Se han escrito mil tweets sobre lo que pasó anoche, tweets de enfado, de pena, de rabia y de desconocimiento… tweets halagadores, otros graciosos o sin ninguna gracia. Permitidme que, después de mis cuatro chistes de rigor en Twitter y dejando de lado mis pequeñas preferencias personales que de ninguna manera fueron satisfechas anoche, os deje este pequeño comentario para finalizar.

Eurovisión es un negocio. Como Westworld; es un parque temático de música, que busca hacer bailar a unos... hacer negocios con otros... y encontrar algo más, algo único que lo cambie todo. Es un escaparate comercial, el sitio en el que forjar alianzas, conocer gente y tender puentes. El lugar perfecto en el que contactar con inversores, con medios extranjeros y compañías musicales que de ninguna otra manera hubieras llegado a saludar jamás. Y tenemos que tomarnos el juego mucho más en serio.

Nuestro representante en Eurovisión será un embajador de las artes españolas en Europa. Va a hacer trescientas entrevistas, dará conciertos, viajará y contará a todos quienes somos, cómo somos, y qué queremos ser para ellos. Será la persona con la que compararán el concepto que tienen de nuestra cultura, nuestras costumbres, nuestra profesionalidad y nuestra calidad humana y artística. Será nuestro primo, y cuando viajemos a Alemania a pedir trabajo, o cuando vayamos a conocer a la familia de nuestro novio ucraniano, será la anécdota cultura que tendrán esos queridos desconocidos para contextualizarnos.
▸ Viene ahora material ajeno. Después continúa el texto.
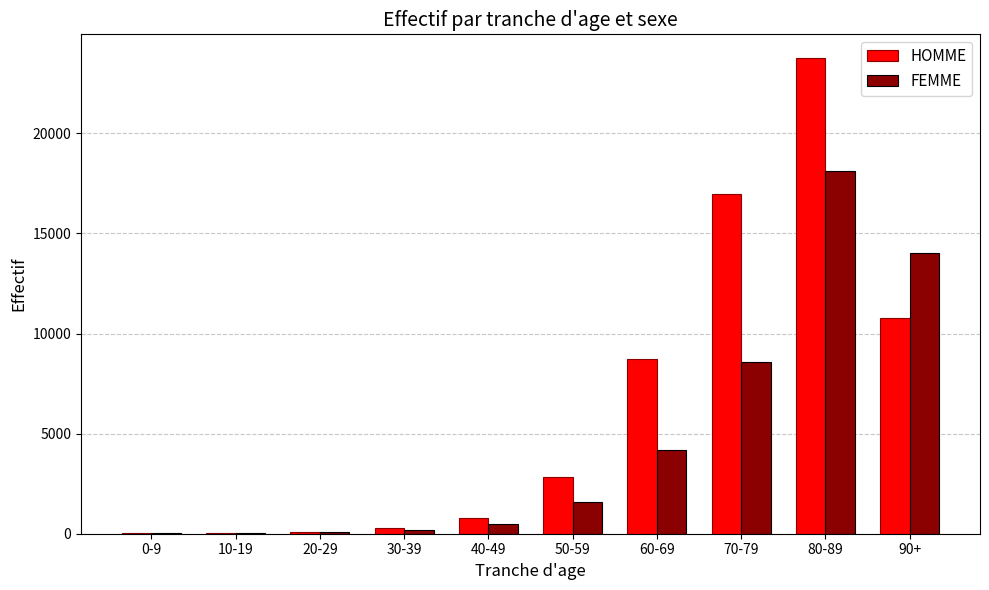

Which series has the largest range (max minus min)?

HOMME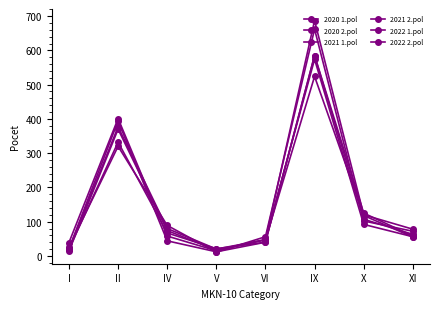

At VI, list the series in order from smallest to largest.

2020 1.pol, 2022 1.pol, 2020 2.pol, 2022 2.pol, 2021 2.pol, 2021 1.pol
Nosotros, los españoles, no invertimos nada en la marca “España”, básicamente porque somos los primeros que no creemos en ella. Y seas o no fan de la marca, o del concepto de "país" y "nacionalidad" -a mí personalmente no me seduce ninguna de las tres, la verdad-, vivimos en una realidad comercial en la que tiene un uso específico, y muchas cosas dependen de ella, como la generación de proyectos internacionales, mejorar el comercio artístico, abrir fronteras para nuestra música… Pero no. Preferimos patear cada pequeña oportunidad de crear un sello de calidad impermeable y duradero que nos ayude a establecer relaciones profesionales y culturales provechosas, y encima nos partimos de la risa.
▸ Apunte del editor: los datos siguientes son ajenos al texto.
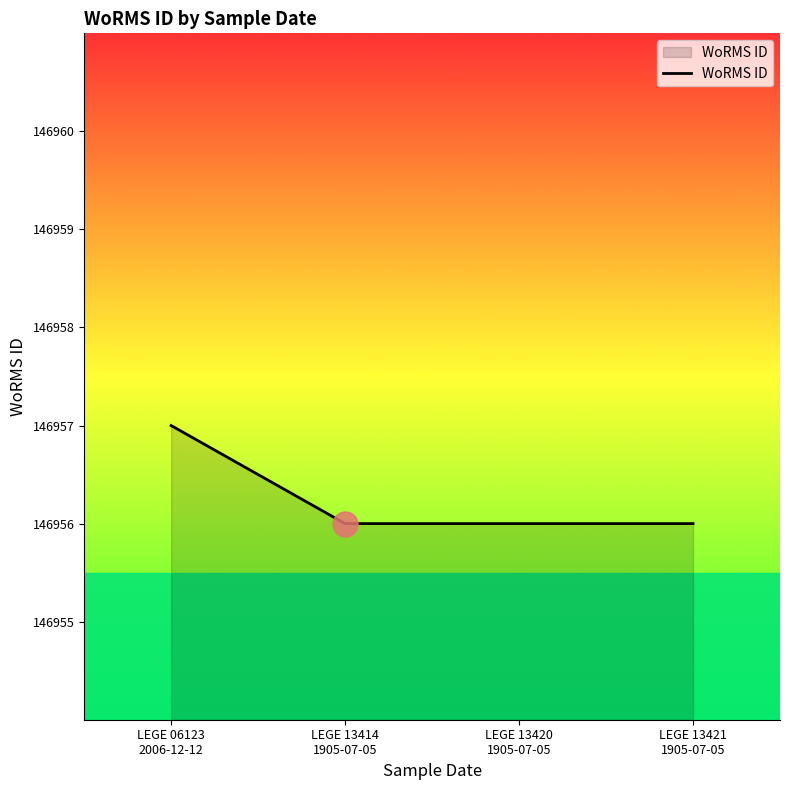

Approximately how many times larger is the value at LEGE 06123
2006-12-12 compared to LEGE 13421
1905-07-05?

1.0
El público enloquece, se enamora, lo goza fuerte y vota con el corazón. Visita Eurowestworld y se deja llevar por el momento. Vibra. Y mientras ellos votan por su favorito, los demás se lo piensan dos veces. 
La industria, Delos, busca el beneficio, la gratificación económica, el negocio rápido y fácil. Se manchan las manos, y no hay lugar para cursilerías. Y los profesionales, los músicos, buscan la anomalía en la narrativa, el puñetero laberinto que les ayude a entender. Se fijan en la persona, en la propuesta, en la carrera. Se hacen preguntas incómodas y muy poco glamourosas en las que los demás no quieren pensar, porque esa persona no sólo representa a su país y su cultura, no sólo les representa como individuos, sino que también representa a su gremio, a ellos como músicos. Representa su trabajo, y con la comida no se juega.
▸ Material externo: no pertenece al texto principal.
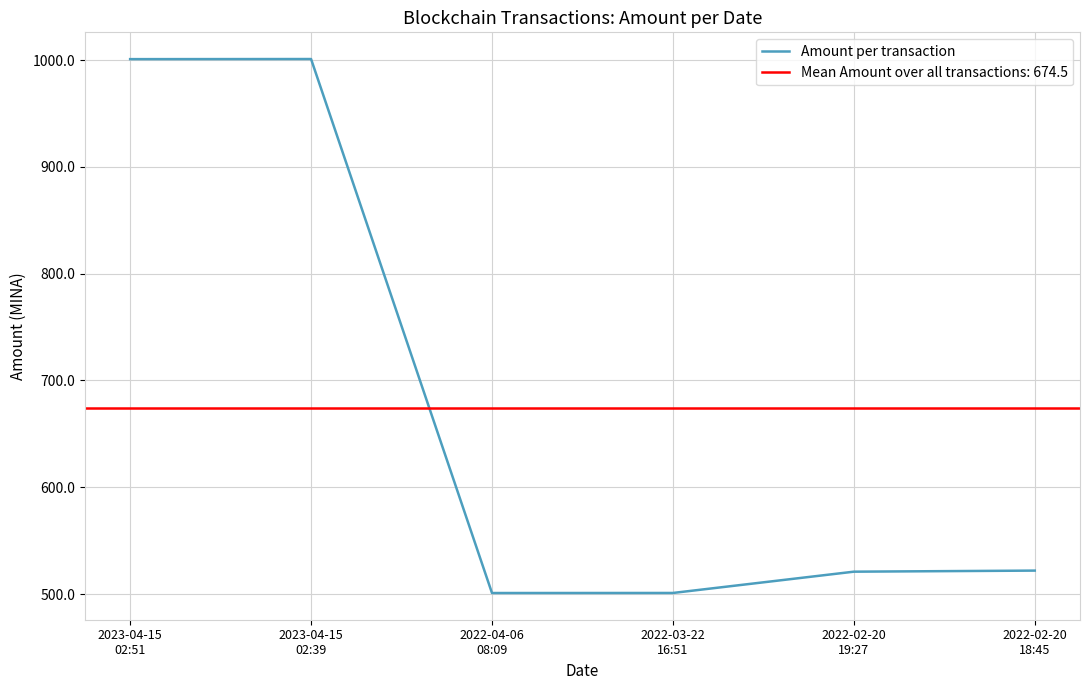

What is the label of the 4th point from the left?

2022-03-22
16:51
Y todos ellos piensan: “si yo fuera un súper directivo sueco de una discográfica o promotora genial y conociese a esta persona… ¿querría hacer negocios con ella? ¿Tiene solidez? ¿Me gastaría dinero? ¿Le ayudaría?”.

Piensan así, porque así van a pensar "ellos", las personas que abren puertas y cambian códigos. Y la respuesta, lamentablemente, suele ser "pseee... no". Mientras, nuestros grupos, nuestros artistas, atrapados en una narrativa que no es la suya, intentando liberarse de las limitaciones impuestas por la industria, el consumidor masivo y las catárticas circunstancias, siguen peleando a oscuras y en soledad, por liberarse y salir fuera porque, seamos sinceros que esto es Internet, el hecho de haber nacido en España es a día de hoy una lacra para sus carreras si pretenden exportar su trabajo.

Por supuesto Eurovisión no es ninguna solución mágica a nada, y como Westworld, tiene sus propias reglas, sus defectos de sistema, sus villanos y sus narrativas fijadas... pero lo cierto es que Eurovisión podría abrir muchas puertas para los músicos españoles… si tan sólo pudiésemos encontrar el puñetero laberinto, Dolores.